Administrators, developers, and power users are starting up new virtual workstations and servers with every new corporate breath. Multiple real servers can be consolidated into one larger, more powerful virtual server platform; just pack a single server with a lot of memory and a very fast CPU. Need another server? Just clone an existing one. Didn’t mean to install that software program and cause blue screens? Just revert to a previous snapshot.

As a long-time traveling presenter and lab teacher, I used to have to fly with two or three PCs. Now, I carry my entire Windows forest or Linux realm on a laptop. I can start up four or five servers in about two minutes. It's like ordering lunch: Two or three Windows servers, a few Linux servers, and a Solaris server to go, please.

Classroom shutdown is now a single power down. No cords to unplug. No server hardware to pack. Getting ready for the next class is a snap: revert and I’m ready to go. Today’s young computer teachers have no idea how hard it used to be.

But what's coming on the virtual forefront is even more revolutionary. I know of one company that's going to allow its employees to work from home using virtual images. The company will send the entire corporate image to the employee over a VPN connection, or at worst, on a single DVD.

This means the employee can run their own home computer in an insecure state, and the company doesn’t worry about it because the work image is locked down and reverted at each new restart. Documents and company databases are stored on a centralized storage server. The company’s firewall only allows one map drive connection into their physical environment; all other inbound ports are closed. That’s a pretty tight firewall.

Another Fortune 1000 company is getting ready to build company images on the fly. When the onsite employee logs in to their PXE-booted PC, a virtual image is pushed down to create the employee’s desktop. The user’s profile is pulled onto the image at the last second along with an application icon that launches a Citrix desktop. When the employee logs out, the entire image is forgotten, with the exception of the stored data.

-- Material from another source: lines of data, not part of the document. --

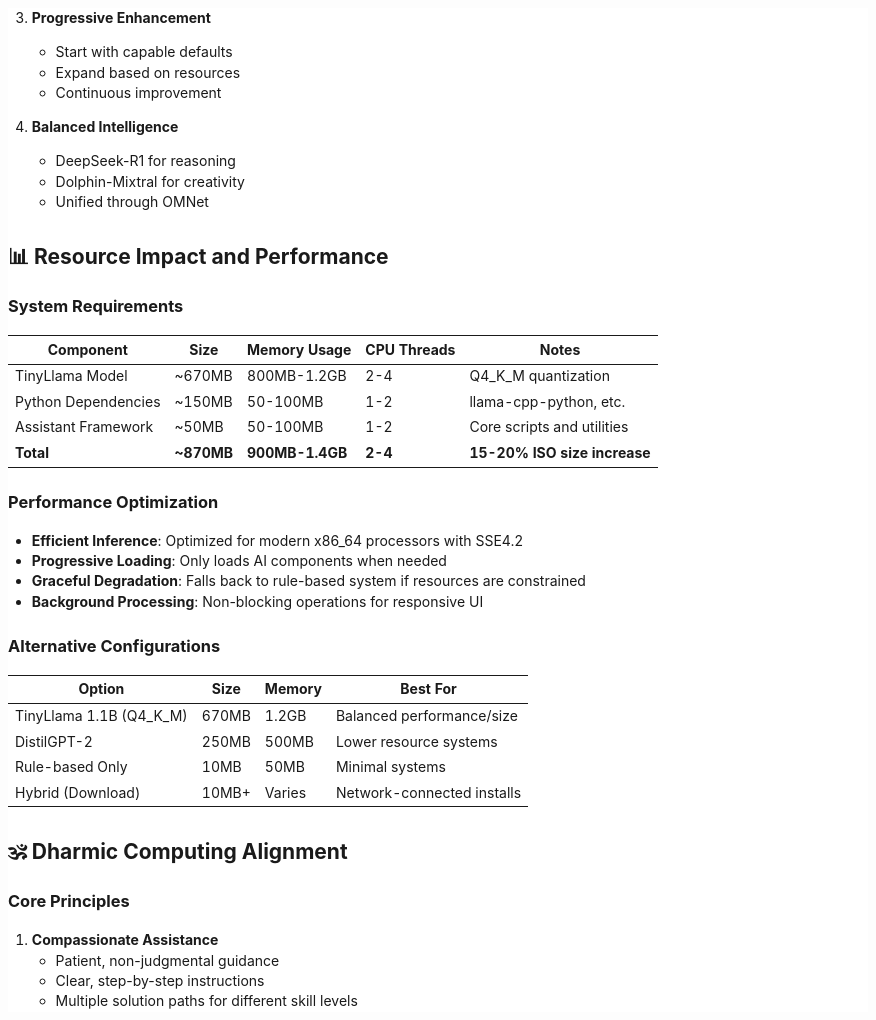 3. **Progressive Enhancement**
   - Start with capable defaults
   - Expand based on resources
   - Continuous improvement

4. **Balanced Intelligence**
   - DeepSeek-R1 for reasoning
   - Dolphin-Mixtral for creativity
   - Unified through OMNet

## 📊 Resource Impact and Performance

### System Requirements

| Component | Size | Memory Usage | CPU Threads | Notes |
|-----------|------|--------------|-------------|-------|
| TinyLlama Model | ~670MB | 800MB-1.2GB | 2-4 | Q4_K_M quantization |
| Python Dependencies | ~150MB | 50-100MB | 1-2 | llama-cpp-python, etc. |
| Assistant Framework | ~50MB | 50-100MB | 1-2 | Core scripts and utilities |
| **Total** | **~870MB** | **900MB-1.4GB** | **2-4** | **15-20% ISO size increase** |

### Performance Optimization

- **Efficient Inference**: Optimized for modern x86_64 processors with SSE4.2
- **Progressive Loading**: Only loads AI components when needed
- **Graceful Degradation**: Falls back to rule-based system if resources are constrained
- **Background Processing**: Non-blocking operations for responsive UI

### Alternative Configurations

| Option | Size | Memory | Best For |
|--------|------|--------|-----------|
| TinyLlama 1.1B (Q4_K_M) | 670MB | 1.2GB | Balanced performance/size |
| DistilGPT-2 | 250MB | 500MB | Lower resource systems |
| Rule-based Only | 10MB | 50MB | Minimal systems |
| Hybrid (Download) | 10MB+ | Varies | Network-connected installs |

## 🕉️ Dharmic Computing Alignment

### Core Principles

1. **Compassionate Assistance**
   - Patient, non-judgmental guidance
   - Clear, step-by-step instructions
   - Multiple solution paths for different skill levels
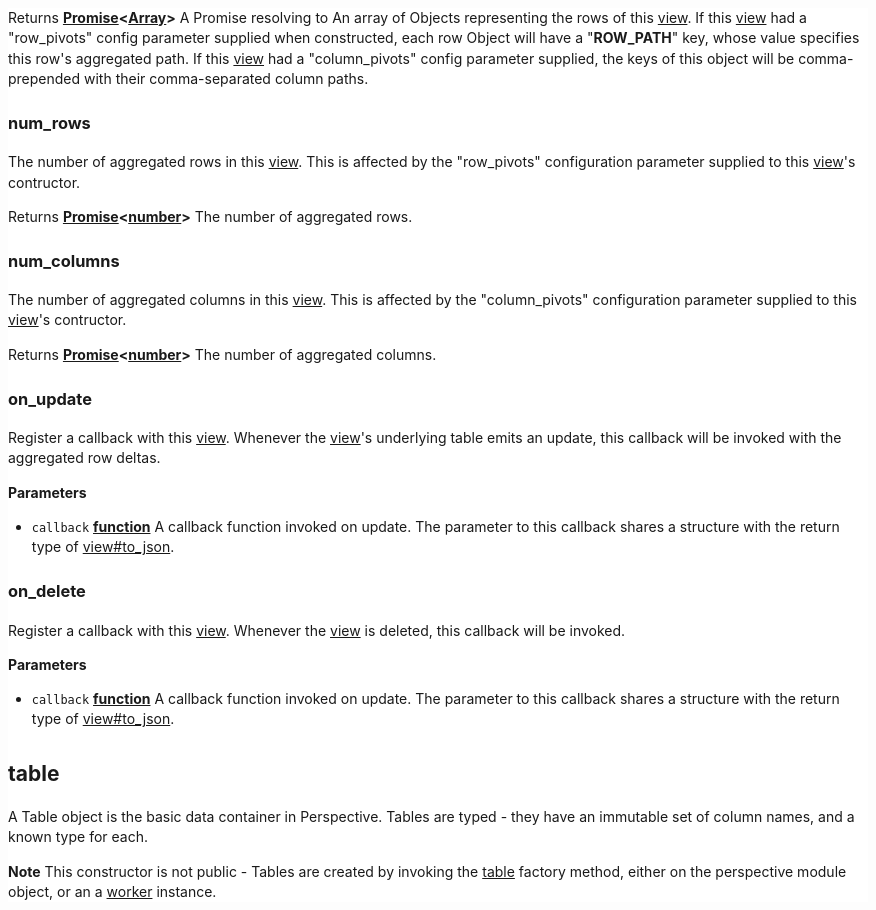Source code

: Returns **[Promise][21]&lt;[Array][24]>** A Promise resolving to An array of Objects
representing the rows of this [view][1].  If this [view][1] had a
"row_pivots" config parameter supplied when constructed, each row Object
will have a "**ROW_PATH**" key, whose value specifies this row's
aggregated path.  If this [view][1] had a "column_pivots" config
parameter supplied, the keys of this object will be comma-prepended with
their comma-separated column paths.

### num_rows

The number of aggregated rows in this [view][1].  This is affected by
the "row_pivots" configuration parameter supplied to this [view][1]'s
contructor.

Returns **[Promise][21]&lt;[number][23]>** The number of aggregated rows.

### num_columns

The number of aggregated columns in this [view][1].  This is affected by
the "column_pivots" configuration parameter supplied to this [view][1]'s
contructor.

Returns **[Promise][21]&lt;[number][23]>** The number of aggregated columns.

### on_update

Register a callback with this [view][1].  Whenever the [view][1]'s
underlying table emits an update, this callback will be invoked with the
aggregated row deltas.

**Parameters**

-   `callback` **[function][25]** A callback function invoked on update.  The
    parameter to this callback shares a structure with the return type of
    [view#to_json][26].

### on_delete

Register a callback with this [view][1].  Whenever the [view][1]
is deleted, this callback will be invoked.

**Parameters**

-   `callback` **[function][25]** A callback function invoked on update.  The 
        parameter to this callback shares a structure with the return type of 
        [view#to_json][26].

## table

A Table object is the basic data container in Perspective.  Tables are
typed - they have an immutable set of column names, and a known type for
each.

<strong>Note</strong> This constructor is not public - Tables are created
by invoking the [table][9] factory method, either on the perspective
module object, or an a [worker][27] instance.


[1]: #view
[2]: #delete
[3]: #schema
[4]: #to_json
[5]: #num_rows
[6]: #num_columns
[7]: #on_update
[8]: #on_delete
[9]: #table
[10]: #delete-1
[11]: #on_delete-1
[12]: #size
[13]: #schema-1
[14]: #view-1
[15]: #update
[16]: #add_computed
[17]: #columns
[18]: #table-1
[19]: #viewdelete
[20]: #tableview
[21]: https://developer.mozilla.org/docs/Web/JavaScript/Reference/Global_Objects/Promise
[22]: https://developer.mozilla.org/docs/Web/JavaScript/Reference/Global_Objects/Object
[23]: https://developer.mozilla.org/docs/Web/JavaScript/Reference/Global_Objects/Number
[24]: https://developer.mozilla.org/docs/Web/JavaScript/Reference/Global_Objects/Array
[25]: https://developer.mozilla.org/docs/Web/JavaScript/Reference/Statements/function
[26]: #viewto_json
[27]: https://developer.mozilla.org/docs/Web/JavaScript
[28]: table#to_json
[29]: https://developer.mozilla.org/docs/Web/JavaScript/Reference/Global_Objects/String
[30]: https://en.wikipedia.org/wiki/Pivot_table#Row_labels
[31]: https://en.wikipedia.org/wiki/Pivot_table#Column_labels
[32]: #view
[33]: #table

Security experts and power users are using virtual machines to explore the riskier parts of the Internet without worry of host desktop modification. Banks and protection vendors are coming up with innovative solutions that involve sending virtual desktops to their online customers to prevent remote control bots from stealing PINs or fraudulently transferring bank balances.

Administrators and CSOs are considering all of these ideas to save money and increase security. Whether virtual solutions have the speed, flexibility, and security to become a win-all solution is yet to be seen. I remember hearing the same promises during the heyday of thin-client computing, and that technology largely failed.

Of course, for every security benefit a virtual machine provides, a new security threat or risk emerges. Tom Yager started this discussion a few weeks ago, but I want to add some other scenarios to consider.

First, because new virtual machines are so easy to create, administrators and operators aren’t treating them with the same security thoroughness as they do real metal and wire servers. It's as if they aren’t considered real servers: Virtual servers and workstations are many times more likely to be unpatched, contain weak passwords, and be used more recklessly.

Second, if attackers break out of a VM into the host, they can immediately impact every other supported host on the server. The attacker could infect or exploit the base image, leading to immediate exploitation of all the other cloned servers and workstations.

Third, anti-virus software and other scanners on the outside can’t easily scan inside virtual workstation images for worms, bots, and other threats. To an external scanner running in host memory, a virtual machine image is just one big file. End-users are already using unauthorized virtual machines to run software that they don’t want the network administrators discovering, which opens up a whole new can of worms.

Last, there are no comprehensive studies to prove how well a virtual machine protects against running malware. For example, can a keylogging Trojan capture keystrokes or screenshots from a virtual session? My guess is that, yes, some can, but I haven’t seen any definitive studies to prove or disprove the protection a virtual session provides. At this point, it’s mostly guess work and speculation.

Like instant messaging and USB thumb drives, the virtual revolution is coming whether you like it or not. Embrace the technology where it makes sense and be proactive about management. Discuss the impact virtual machines will have on your environment, especially on security, with vendors and your technical staff. Better to make a plan now than have to scramble later.